13. Il convient en conséquence de faire droit à sa demande en paiement et la société Nogab sera condamnée à lui payer la somme de 41 940,33 euros, laquelle portera intérêts au taux légal à compter du 28 octobre 2023, date de présentation de la mise en demeure.
14. Le jugement entrepris sera infirmé en ce sens.
Sur la demande de dommages et intérêts pour résistance abusive
15. Il est constant que cette résistance ne peut donner lieu à indemnisation que dans le cas de malice, mauvaise foi ou erreur grossière équipollente au dol.
En l’espèce, la société RG [L] Gironde ne rapporte pas la preuve d’une telle faute et sera en conséquence déboutée de sa demande de dommages et intérêts.
Sur les dépens et les frais irrépétibles
16. Partie succombante, la société Nogab supportera les dépens de première instance et d’appel et sera équitablement condamnée au paiement de la somme de 3 000 euros sur le fondement de l’article 700 du code de procédure civile.
PAR CES MOTIFS
La cour, statuant publiquement, par défaut et en dernier ressort :
Infirme le jugement entrepris,
Statuant à nouveau,
Condamne la société Nogab à payer à la société RG [L] Gironde la somme de 41 940,33 euros avec intérêts au taux légal à compter du 28 octobre 2023,
Déboute la société RG [L] Gironde de sa demande de dommages et intérêts pour résistance abusive,
Condamne la société Nogab aux dépens de première instance et d’appel,
Condamne la société Nogab à payer à la société RG [L] Gironde la somme de 3 000 euros sur le fondement des dispositions de l’article 700 du code de procédure civile.

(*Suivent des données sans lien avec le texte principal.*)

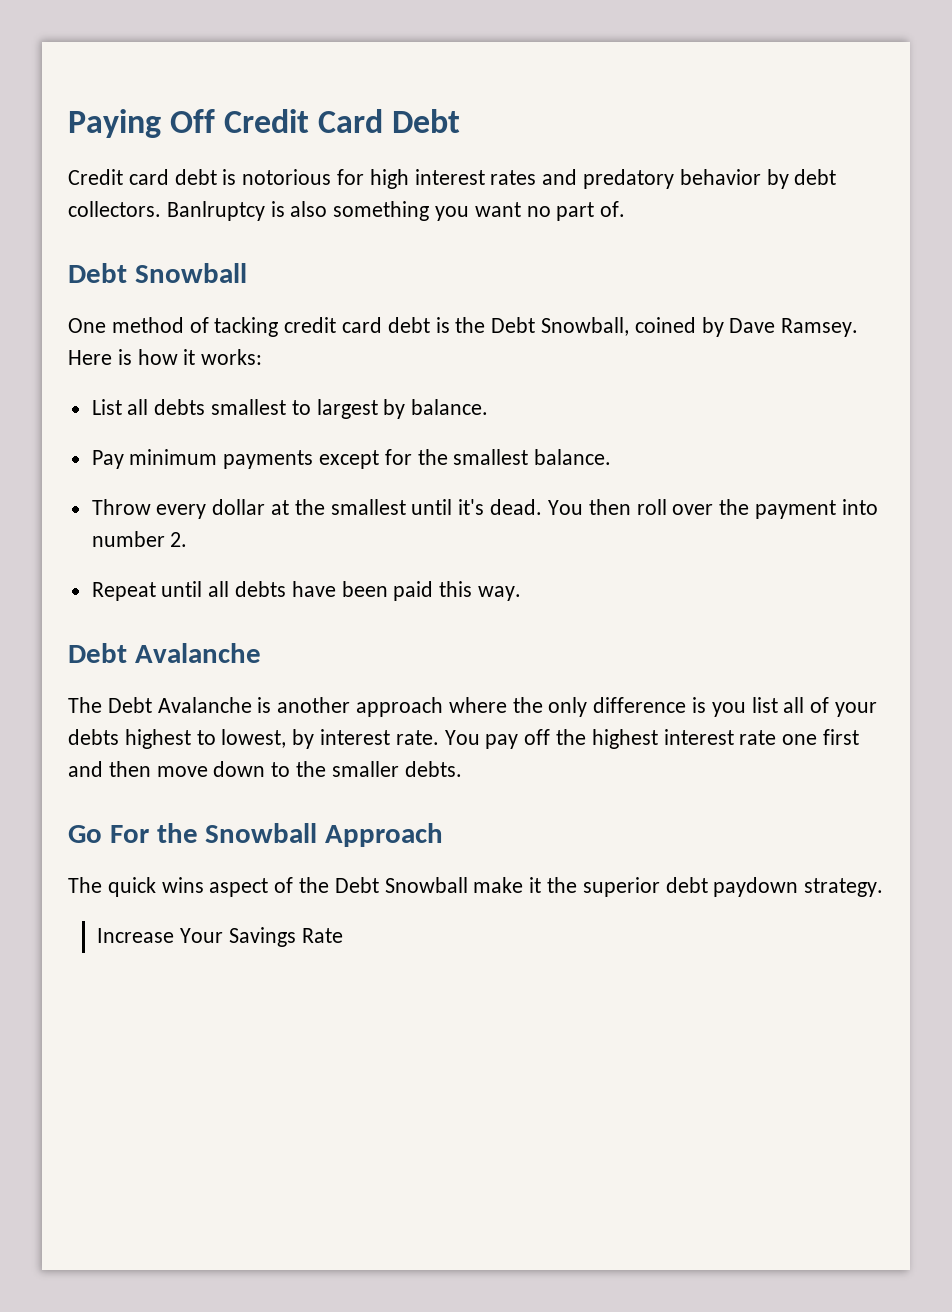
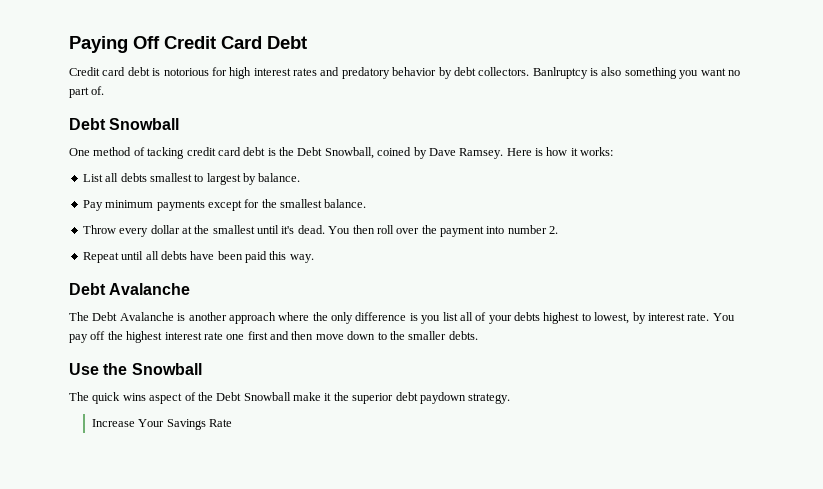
[68,825,149,843] Go For -> [69,363,99,375] Use
[325,823,444,847] Approach -> (202, 369) none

Le présent arrêt a été signé par Monsieur Jean-Pierre FRANCO, président, et par Monsieur Hervé GOUDOT, greffier, auquel la minute de la décision a été remise par le magistrat signataire.
Le Greffier Le Président
La République française, au nom du peuple français, mande et ordonne à tous commissaires de justice, sur ce requis, de mettre le dit arrêt à exécution, aux procureurs généraux et aux procureurs de la République près les tribunaux judiciaires d’y tenir la main, à tous commandants et officiers de la force publique de prêter main forte lorsqu’ils en seront légalement requis. En foi de quoi, le présent arrêt a été signé par le président et le greffier.